Venise, Italie, 2025. Le son des valises à roulettes sur les pavés est redevenu la bande-son assourdissante de la Sérénissime. Après les années de calme forcé dues à la pandémie, les touristes ont déferlé sur l'Europe du Sud avec une intensité record. Si ce retour est une manne financière indispensable pour des économies très dépendantes du secteur, il ramène aussi sur le devant de la scène un problème que l'on croyait oublié : le surtourisme. De l'Algarve portugais aux îles grecques, en passant par les côtes croates et les métropoles espagnoles, la saturation est telle qu'elle menace la qualité de vie des résidents et la pérennité même des sites visités.

Les chiffres de la saison estivale 2025 sont éloquents. Dubrovnik, en Croatie, a enregistré des pics de fréquentation supérieurs à ceux de 2019. À Barcelone, les plages de la Barceloneta sont bondées dès 9 heures du matin. À Venise, le système expérimental de taxe d'entrée et de réservation obligatoire, mis en place pour réguler les flux de visiteurs à la journée, montre ses limites, peinant à endiguer la marée humaine.
Cette surfréquentation a des conséquences directes : saturation des transports publics, flambée des prix des biens de consommation courante, gestion des déchets qui devient un cauchemar logistique et pression insoutenable sur des infrastructures et des monuments fragiles.
Face à cette crise, les autorités locales et nationales tentent de réagir, naviguant entre la nécessité de préserver leur première industrie et celle de protéger leur territoire.
Plusieurs villes ont musclé leur arsenal réglementaire. Amsterdam a encore durci sa politique contre les locations touristiques. Barcelone a mis en place des zones à circulation limitée. D'autres, comme les îles Baléares, envisagent d'instaurer des quotas sur le nombre de lits touristiques ou de visiteurs autorisés. Le concept de "démárketing" touristique fait son chemin : certaines destinations communiquent activement pour décourager les visiteurs de venir pendant les pics de saison ou pour attirer un autre type de public, moins intéressé par le tourisme de masse et plus par la culture ou la nature.
La principale stratégie est de tenter de désaisonnaliser les flux. Des campagnes de promotion sont lancées pour vanter les charmes de la Grèce en automne, de l'Andalousie au printemps ou de la Sicile en hiver. L'idée est de répartir les visiteurs plus uniformément tout au long de l'année. On encourage également la découverte de régions moins connues, afin de décongestionner les "hotspots" traditionnels. Cependant, ces efforts se heurtent aux habitudes bien ancrées des vacances scolaires et à la puissance des plateformes de réservation en ligne qui continuent de promouvoir les mêmes destinations emblématiques.
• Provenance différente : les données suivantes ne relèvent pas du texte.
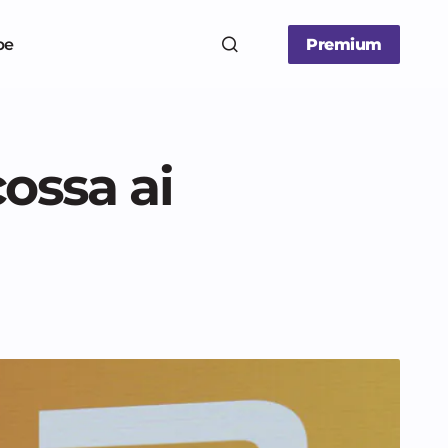
be
Premium
ossa ai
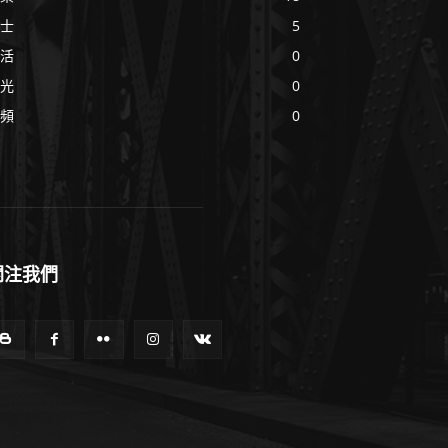
士
5
活
0
光
0
頻
0
關注我們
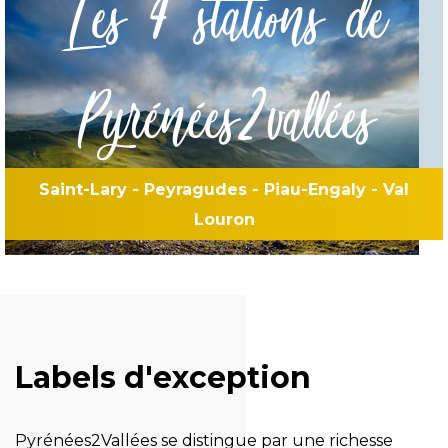
Les 4 stations de
Pyrénées2vallées
Saint-Lary - Peyragudes - Piau-Engaly - Val
Louron
Labels d'exception
Pyrénées2Vallées se distingue par une richesse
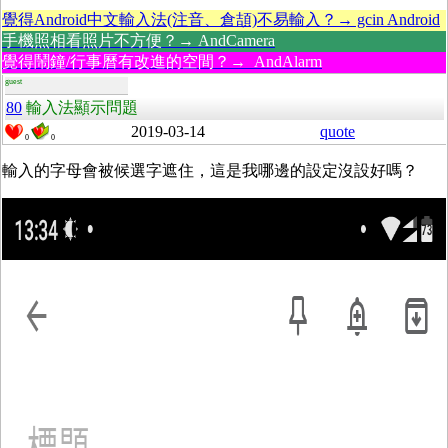
覺得Android中文輸入法(注音、倉頡)不易輸入？→ gcin Android
手機照相看照片不方便？→ AndCamera
覺得鬧鐘/行事曆有改進的空間？→ AndAlarm
guest
80
輸入法顯示問題
2019-03-14
quote
0
0
輸入的字母會被候選字遮住，這是我哪邊的設定沒設好嗎？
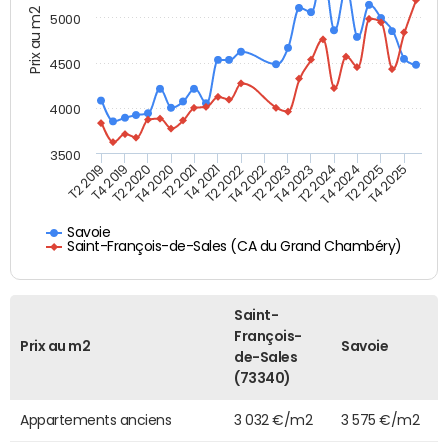
Prix au m2
5000
4500
4000
3500
T4 2021
T2 2025
T2 2020
T4 2023
T2 2022
T4 2025
T4 2020
T2 2024
T2 2019
T4 2022
T2 2021
T4 2024
T4 2019
T2 2023
Savoie
Saint-François-de-Sales (CA du Grand Chambéry)
Saint-
François-
Prix au m2
Savoie
de-Sales
(73340)
Appartements anciens
3 032 €/m2
3 575 €/m2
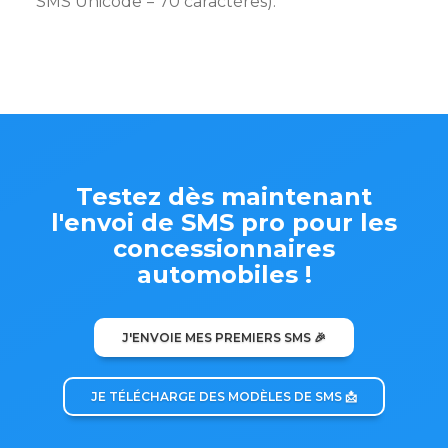
SMS Unicode = 70 caractères).
Testez dès maintenant
l'envoi de SMS pro pour les
concessionnaires
automobiles !
J'ENVOIE MES PREMIERS SMS 🎉
JE TÉLÉCHARGE DES MODÈLES DE SMS 📩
Conclusion Le surtourisme n'est plus un problème de niche, c'est un défi structurel pour une grande partie de l'Europe du Sud. La prise de conscience est là, mais les solutions sont complexes à mettre en œuvre, car elles touchent à des intérêts économiques puissants. La transition vers un modèle de tourisme plus durable, qualitatif plutôt que quantitatif, est indispensable. Elle exigera des choix politiques courageux et une collaboration accrue entre les autorités publiques, les acteurs du secteur et les populations locales, qui ne veulent plus être de simples figurants dans leur propre ville.